» Text for analysis:

┌──

For quick boolean detection of where differences exist, the != operator is a simpler alternative. For detailed change tracking with old and new values, compare() is the ideal choice.

└──

» Dataset records:
┌──

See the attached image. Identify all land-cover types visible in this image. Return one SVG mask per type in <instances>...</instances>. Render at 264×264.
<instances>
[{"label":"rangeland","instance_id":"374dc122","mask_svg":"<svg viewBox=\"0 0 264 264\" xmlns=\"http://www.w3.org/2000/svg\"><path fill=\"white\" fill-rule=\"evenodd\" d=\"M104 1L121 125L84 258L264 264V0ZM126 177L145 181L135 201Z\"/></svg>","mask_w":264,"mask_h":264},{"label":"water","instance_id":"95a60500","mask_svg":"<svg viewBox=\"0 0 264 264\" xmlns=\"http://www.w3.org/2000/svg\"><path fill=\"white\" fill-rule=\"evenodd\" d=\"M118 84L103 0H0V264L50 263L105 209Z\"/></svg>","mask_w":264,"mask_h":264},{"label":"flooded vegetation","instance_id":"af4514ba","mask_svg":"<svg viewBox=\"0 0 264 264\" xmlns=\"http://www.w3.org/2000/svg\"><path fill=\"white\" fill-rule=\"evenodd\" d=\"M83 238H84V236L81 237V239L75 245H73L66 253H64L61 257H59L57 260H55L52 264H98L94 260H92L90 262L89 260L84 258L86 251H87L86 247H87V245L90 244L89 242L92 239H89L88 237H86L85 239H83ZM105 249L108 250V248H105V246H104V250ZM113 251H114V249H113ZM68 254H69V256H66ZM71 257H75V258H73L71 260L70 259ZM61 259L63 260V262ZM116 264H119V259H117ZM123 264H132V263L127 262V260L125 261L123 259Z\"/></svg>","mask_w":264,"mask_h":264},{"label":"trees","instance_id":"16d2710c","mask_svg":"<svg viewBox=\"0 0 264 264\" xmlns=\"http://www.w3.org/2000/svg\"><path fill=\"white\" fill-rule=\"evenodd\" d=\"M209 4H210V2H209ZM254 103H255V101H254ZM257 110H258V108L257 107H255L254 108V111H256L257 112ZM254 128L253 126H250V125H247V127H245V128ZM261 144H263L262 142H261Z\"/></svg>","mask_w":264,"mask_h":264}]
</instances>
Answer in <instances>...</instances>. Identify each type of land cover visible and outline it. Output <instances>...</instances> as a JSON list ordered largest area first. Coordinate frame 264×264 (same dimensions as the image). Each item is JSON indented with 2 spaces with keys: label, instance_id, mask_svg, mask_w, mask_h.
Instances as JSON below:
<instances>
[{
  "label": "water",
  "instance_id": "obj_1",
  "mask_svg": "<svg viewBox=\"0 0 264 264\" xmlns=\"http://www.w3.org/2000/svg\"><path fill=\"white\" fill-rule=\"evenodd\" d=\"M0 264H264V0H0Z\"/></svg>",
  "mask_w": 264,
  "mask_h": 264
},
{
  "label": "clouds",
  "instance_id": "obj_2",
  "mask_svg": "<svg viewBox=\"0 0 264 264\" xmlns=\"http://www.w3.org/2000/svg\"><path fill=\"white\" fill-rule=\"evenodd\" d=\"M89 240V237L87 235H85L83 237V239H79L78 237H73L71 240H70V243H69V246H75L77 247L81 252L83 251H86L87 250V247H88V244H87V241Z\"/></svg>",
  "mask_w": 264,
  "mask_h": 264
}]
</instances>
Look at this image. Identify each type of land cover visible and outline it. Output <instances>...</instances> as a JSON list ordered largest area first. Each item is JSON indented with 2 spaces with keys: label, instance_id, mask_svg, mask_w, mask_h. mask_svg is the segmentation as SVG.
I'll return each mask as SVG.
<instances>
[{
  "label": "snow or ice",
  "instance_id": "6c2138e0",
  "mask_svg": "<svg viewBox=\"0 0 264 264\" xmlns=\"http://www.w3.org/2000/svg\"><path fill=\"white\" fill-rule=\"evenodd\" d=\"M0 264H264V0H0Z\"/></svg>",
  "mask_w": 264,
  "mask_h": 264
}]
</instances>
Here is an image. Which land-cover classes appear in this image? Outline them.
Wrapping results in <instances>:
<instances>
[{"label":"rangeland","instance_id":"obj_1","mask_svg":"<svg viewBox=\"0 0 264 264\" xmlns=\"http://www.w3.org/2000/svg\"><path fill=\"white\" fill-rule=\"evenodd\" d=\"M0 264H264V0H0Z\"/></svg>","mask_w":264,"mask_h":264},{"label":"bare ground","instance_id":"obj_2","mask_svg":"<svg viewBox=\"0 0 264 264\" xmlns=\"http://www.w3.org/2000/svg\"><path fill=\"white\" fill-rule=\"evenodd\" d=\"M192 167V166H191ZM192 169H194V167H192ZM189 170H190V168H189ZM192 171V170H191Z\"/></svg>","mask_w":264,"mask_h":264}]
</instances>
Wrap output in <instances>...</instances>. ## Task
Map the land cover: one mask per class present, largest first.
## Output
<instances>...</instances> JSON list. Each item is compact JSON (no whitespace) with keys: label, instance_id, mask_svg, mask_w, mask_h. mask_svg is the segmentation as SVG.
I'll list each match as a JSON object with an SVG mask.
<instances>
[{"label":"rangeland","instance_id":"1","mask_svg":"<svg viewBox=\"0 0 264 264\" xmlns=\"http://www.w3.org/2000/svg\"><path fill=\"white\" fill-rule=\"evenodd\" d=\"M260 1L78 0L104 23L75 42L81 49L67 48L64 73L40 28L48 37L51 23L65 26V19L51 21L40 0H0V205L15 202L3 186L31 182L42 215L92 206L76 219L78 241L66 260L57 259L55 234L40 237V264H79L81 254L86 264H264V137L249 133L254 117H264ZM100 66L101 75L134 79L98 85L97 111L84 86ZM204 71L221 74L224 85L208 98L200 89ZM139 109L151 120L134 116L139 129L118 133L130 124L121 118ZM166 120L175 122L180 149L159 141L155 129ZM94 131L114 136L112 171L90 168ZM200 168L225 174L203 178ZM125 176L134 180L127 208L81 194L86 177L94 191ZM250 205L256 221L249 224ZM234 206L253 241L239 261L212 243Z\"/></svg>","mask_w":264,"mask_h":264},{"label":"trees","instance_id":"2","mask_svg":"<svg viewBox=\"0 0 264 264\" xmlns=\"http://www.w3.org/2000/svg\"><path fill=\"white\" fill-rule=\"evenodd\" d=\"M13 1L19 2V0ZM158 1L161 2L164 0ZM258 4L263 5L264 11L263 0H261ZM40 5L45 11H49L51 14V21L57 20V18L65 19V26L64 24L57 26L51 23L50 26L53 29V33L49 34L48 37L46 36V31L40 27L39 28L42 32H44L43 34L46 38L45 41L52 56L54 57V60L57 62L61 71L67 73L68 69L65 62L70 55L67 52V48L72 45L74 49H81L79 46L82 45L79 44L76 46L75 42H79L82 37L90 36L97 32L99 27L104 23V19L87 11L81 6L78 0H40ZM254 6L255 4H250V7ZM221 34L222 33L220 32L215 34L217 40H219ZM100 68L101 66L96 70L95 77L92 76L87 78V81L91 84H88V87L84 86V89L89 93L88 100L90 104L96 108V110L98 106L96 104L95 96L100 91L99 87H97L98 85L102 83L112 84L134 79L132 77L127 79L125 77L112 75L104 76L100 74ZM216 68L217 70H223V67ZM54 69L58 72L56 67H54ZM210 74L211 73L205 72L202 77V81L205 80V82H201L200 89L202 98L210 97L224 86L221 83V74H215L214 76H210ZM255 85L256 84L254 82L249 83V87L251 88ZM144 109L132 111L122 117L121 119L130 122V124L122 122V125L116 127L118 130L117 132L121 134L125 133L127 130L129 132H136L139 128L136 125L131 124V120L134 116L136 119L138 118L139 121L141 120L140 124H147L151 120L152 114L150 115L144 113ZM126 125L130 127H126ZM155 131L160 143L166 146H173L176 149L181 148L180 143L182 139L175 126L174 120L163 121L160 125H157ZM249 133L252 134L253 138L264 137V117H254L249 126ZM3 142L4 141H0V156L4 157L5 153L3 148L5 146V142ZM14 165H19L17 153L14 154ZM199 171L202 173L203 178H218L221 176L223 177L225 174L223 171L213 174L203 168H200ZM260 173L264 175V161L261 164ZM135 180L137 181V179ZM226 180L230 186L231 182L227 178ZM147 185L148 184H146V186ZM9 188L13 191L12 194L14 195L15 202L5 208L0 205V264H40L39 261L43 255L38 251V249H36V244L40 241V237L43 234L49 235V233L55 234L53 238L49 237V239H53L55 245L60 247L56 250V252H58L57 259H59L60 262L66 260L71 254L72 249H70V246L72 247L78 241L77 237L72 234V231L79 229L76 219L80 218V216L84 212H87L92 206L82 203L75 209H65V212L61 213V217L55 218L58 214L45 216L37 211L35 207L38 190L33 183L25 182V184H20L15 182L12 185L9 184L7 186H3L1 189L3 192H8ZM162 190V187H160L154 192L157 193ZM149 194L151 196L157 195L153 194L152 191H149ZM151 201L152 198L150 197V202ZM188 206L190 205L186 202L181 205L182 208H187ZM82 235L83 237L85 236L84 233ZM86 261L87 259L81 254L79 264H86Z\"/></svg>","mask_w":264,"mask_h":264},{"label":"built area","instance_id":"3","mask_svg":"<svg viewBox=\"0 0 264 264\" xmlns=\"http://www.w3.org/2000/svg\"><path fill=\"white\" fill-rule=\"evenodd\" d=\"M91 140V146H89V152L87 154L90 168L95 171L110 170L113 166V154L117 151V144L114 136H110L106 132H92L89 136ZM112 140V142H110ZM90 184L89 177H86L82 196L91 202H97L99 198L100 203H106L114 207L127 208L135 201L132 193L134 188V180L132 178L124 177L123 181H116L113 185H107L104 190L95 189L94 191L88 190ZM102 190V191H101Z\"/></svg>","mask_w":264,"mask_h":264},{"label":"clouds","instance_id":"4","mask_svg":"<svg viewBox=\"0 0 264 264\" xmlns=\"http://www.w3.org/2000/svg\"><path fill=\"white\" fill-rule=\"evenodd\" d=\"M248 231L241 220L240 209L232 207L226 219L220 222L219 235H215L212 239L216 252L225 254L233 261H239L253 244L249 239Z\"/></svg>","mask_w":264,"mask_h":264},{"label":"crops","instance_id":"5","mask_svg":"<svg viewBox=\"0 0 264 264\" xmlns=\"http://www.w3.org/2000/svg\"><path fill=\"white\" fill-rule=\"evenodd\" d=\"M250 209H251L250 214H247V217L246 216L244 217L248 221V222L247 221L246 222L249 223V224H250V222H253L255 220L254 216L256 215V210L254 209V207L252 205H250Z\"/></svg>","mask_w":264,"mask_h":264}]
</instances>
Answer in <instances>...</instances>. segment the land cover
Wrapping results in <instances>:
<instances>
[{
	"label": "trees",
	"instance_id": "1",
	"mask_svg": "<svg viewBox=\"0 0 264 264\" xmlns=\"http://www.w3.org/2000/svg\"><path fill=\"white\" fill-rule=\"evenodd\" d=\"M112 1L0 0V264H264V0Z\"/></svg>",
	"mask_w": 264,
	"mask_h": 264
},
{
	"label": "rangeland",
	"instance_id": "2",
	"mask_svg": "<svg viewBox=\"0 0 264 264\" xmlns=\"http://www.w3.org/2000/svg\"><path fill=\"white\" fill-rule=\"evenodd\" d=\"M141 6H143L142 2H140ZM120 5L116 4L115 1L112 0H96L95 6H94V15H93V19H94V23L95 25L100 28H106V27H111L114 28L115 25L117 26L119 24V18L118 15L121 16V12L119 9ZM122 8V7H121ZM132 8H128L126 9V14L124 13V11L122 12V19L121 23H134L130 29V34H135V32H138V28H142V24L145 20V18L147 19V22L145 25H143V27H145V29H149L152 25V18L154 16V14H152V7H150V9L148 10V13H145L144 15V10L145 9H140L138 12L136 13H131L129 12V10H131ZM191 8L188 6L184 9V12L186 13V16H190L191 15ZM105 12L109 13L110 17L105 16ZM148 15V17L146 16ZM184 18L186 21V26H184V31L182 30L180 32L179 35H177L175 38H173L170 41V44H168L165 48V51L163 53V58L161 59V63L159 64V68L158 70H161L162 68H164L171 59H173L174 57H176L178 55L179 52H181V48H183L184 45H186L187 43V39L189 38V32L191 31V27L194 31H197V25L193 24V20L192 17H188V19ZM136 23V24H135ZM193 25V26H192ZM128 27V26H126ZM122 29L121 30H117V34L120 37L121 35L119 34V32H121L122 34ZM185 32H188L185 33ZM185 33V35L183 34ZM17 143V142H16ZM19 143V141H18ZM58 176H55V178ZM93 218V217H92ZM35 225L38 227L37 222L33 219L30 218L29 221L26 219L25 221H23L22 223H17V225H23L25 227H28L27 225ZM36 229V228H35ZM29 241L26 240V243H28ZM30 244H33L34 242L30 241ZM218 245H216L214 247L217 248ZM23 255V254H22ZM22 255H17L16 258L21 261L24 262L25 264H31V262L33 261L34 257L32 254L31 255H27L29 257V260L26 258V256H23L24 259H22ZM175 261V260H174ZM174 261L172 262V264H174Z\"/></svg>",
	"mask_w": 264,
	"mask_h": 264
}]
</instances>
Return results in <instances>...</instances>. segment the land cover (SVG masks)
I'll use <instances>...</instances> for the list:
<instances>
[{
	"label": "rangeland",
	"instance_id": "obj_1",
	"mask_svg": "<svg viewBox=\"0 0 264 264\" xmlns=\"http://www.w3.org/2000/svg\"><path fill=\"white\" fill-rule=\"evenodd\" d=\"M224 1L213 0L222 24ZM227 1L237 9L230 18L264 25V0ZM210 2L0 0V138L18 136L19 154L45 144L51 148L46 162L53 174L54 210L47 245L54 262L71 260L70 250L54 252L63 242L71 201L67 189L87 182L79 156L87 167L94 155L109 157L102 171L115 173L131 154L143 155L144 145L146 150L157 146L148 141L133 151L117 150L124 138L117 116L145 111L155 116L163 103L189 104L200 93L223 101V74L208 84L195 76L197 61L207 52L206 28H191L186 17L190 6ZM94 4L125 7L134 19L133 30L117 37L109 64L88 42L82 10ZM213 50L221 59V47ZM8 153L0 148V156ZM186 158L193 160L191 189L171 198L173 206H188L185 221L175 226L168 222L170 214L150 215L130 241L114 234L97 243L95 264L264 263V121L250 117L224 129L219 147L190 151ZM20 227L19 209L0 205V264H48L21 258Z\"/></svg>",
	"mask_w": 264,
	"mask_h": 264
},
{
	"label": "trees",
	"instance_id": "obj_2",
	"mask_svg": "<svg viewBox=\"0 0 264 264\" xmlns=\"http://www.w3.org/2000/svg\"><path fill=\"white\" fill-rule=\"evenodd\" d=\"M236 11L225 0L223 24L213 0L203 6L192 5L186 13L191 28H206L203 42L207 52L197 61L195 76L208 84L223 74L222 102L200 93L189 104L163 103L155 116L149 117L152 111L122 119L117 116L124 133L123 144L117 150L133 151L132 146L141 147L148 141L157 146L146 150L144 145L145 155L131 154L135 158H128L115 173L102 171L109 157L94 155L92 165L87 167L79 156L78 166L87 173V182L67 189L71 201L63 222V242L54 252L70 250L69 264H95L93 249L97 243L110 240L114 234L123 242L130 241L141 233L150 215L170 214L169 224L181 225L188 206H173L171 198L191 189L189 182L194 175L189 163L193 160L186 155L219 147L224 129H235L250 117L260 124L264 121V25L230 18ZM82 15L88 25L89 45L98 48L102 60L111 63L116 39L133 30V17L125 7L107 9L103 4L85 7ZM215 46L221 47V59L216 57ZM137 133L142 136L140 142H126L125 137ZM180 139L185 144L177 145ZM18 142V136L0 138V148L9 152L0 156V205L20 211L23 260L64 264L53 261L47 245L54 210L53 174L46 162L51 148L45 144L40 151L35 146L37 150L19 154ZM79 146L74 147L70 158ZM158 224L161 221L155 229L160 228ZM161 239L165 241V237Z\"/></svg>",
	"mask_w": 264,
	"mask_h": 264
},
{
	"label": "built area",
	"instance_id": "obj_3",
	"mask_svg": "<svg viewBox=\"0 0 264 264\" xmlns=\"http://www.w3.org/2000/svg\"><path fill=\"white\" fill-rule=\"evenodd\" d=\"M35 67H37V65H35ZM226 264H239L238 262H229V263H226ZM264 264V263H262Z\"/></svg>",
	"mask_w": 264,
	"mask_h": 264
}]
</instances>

└──

Write out, word for word, the stretch of the passage on spotting differences from "For quick boolean" through "the ideal choice.".

» Written solution:
For quick boolean detection of where differences exist, the != operator is a simpler alternative. For detailed change tracking with old and new values, compare() is the ideal choice.